Class DictionaryLemmatizer

  • All Implemented Interfaces:
    Lemmatizer

    public class DictionaryLemmatizer
    extends Object
    implements Lemmatizer
    Lemmatize by simple dictionary lookup into a hashmap built from a file containing, for each line, word\tabpostag\tablemma.
    Version:
    2014-07-08
    • Constructor Detail

      • DictionaryLemmatizer

        public DictionaryLemmatizer​(InputStream dictionary,
                                    Charset charset)
                             throws IOException
        Construct a hashmap from the input tab separated dictionary. The input file should have, for each line, word\tabpostag\tablemma.

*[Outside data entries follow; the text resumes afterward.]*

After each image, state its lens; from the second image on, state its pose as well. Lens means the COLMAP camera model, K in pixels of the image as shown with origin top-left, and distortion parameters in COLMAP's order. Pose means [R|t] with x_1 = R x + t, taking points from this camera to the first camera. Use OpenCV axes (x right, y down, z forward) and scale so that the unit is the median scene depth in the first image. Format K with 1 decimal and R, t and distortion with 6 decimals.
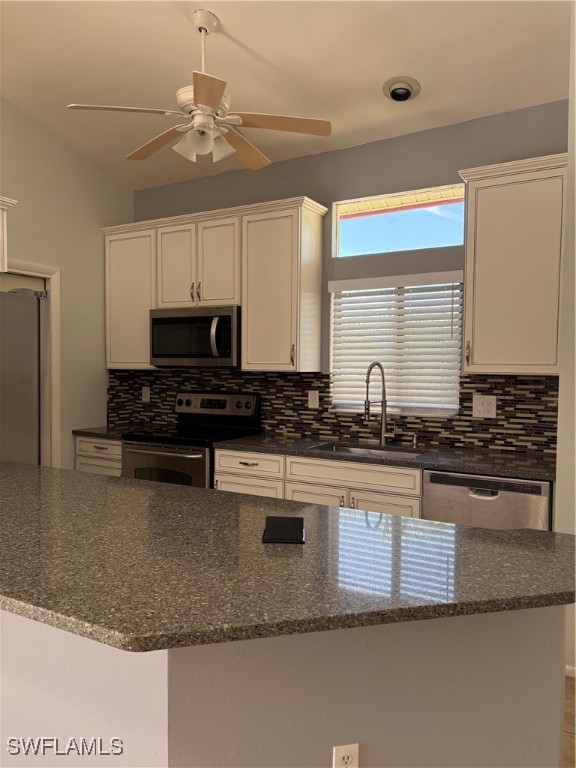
lens RADIAL K [[580.8, 0, 275.9], [0, 580.8, 388.5], [0, 0, 1]] dist [0.062354, -0.022319]
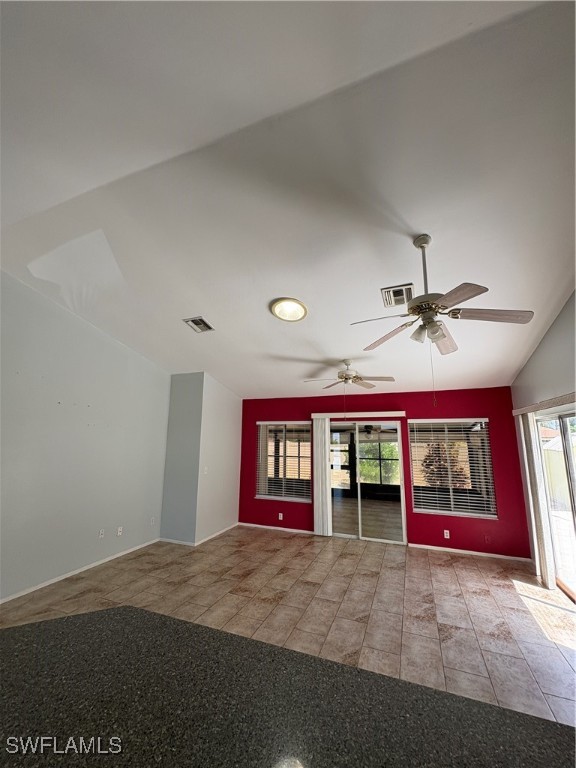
lens RADIAL K [[307.0, 0, 288.8], [0, 307.0, 383.3], [0, 0, 1]] dist [-0.000768, -0.000073]
pose [[-0.986600, -0.041177, -0.157878, -0.198265], [-0.019785, 0.990683, -0.134747, -0.117106], [0.161955, -0.129817, -0.978222, 0.731558]]
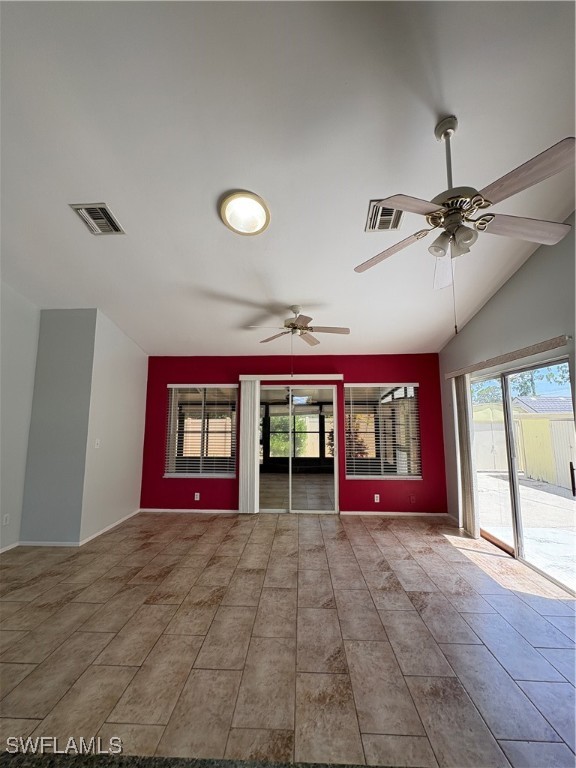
lens RADIAL K [[307.0, 0, 289.3], [0, 307.0, 383.8], [0, 0, 1]] dist [-0.000768, -0.000073]
pose [[-0.876559, -0.063487, -0.477088, -0.124292], [-0.026287, 0.996097, -0.084254, -0.035509], [0.480575, -0.061313, -0.874808, 0.473223]]
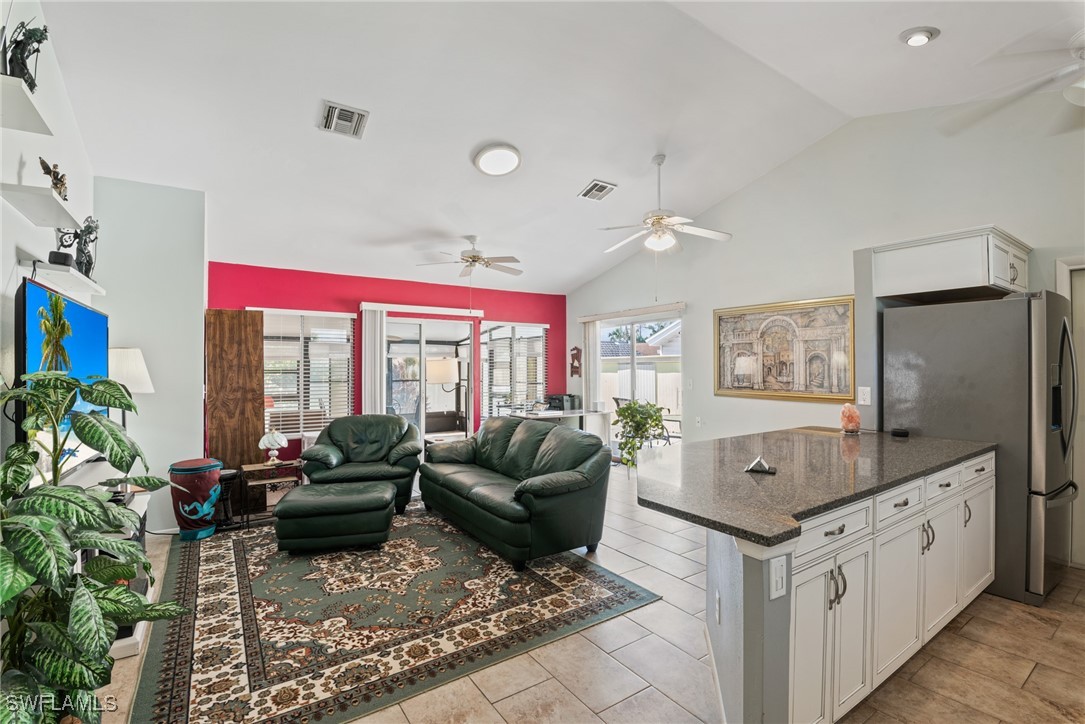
lens RADIAL K [[483.0, 0, 548.1], [0, 483.0, 359.7], [0, 0, 1]] dist [-0.026406, -0.002076]
pose [[-0.420205, -0.023007, -0.907137, 0.595405], [-0.037376, 0.999269, -0.008030, -0.000583], [0.906659, 0.030531, -0.420758, 0.442529]]
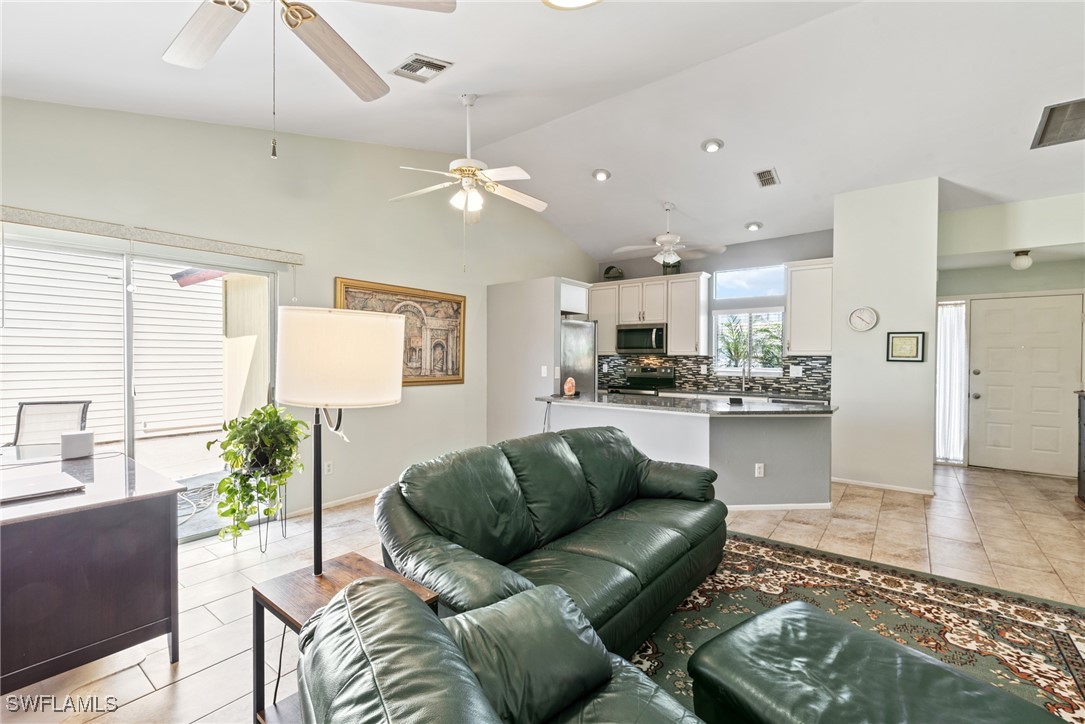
lens RADIAL K [[476.2, 0, 538.9], [0, 476.2, 358.8], [0, 0, 1]] dist [0.002930, -0.000367]
pose [[0.991944, -0.001614, -0.126669, -0.303683], [-0.002971, 0.999347, -0.036004, 0.044992], [0.126644, 0.036091, 0.991291, -0.720968]]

Alternatively, if multiple lemmas are possible for each word,postag pair, then the format should be word\tab\postag\tablemma01#lemma02#lemma03
        Parameters:
        dictionary - the input dictionary via inputstream
        charset - the encoding of the inputstream
        Throws:
        IOException
    • Method Detail

      • getDictMap

        public Map<List<String>,​List<String>> getDictMap()
        Get the Map containing the dictionary.
        Returns:
        dictMap the Map
      • lemmatize

        public String[] lemmatize​(String[] tokens,
                                  String[] postags)
        Description copied from interface: Lemmatizer
        Generates lemmas for the word and postag returning the result in an array.
        Specified by:
        lemmatize in interface Lemmatizer
        Parameters:
        tokens - an array of the tokens
        postags - an array of the pos tags
        Returns:
        an array of possible lemmas for each token in the sequence.
      • lemmatize

        public List<List<String>> lemmatize​(List<String> tokens,
                                            List<String> posTags)
        Description copied from interface: Lemmatizer
        Generates a lemma tags for the word and postag returning the result in a list of every possible lemma for each token and postag.
        Specified by:
        lemmatize in interface Lemmatizer
        Parameters:
        tokens - an array of the tokens
        posTags - an array of the pos tags
        Returns:
        a list of every possible lemma for each token in the sequence.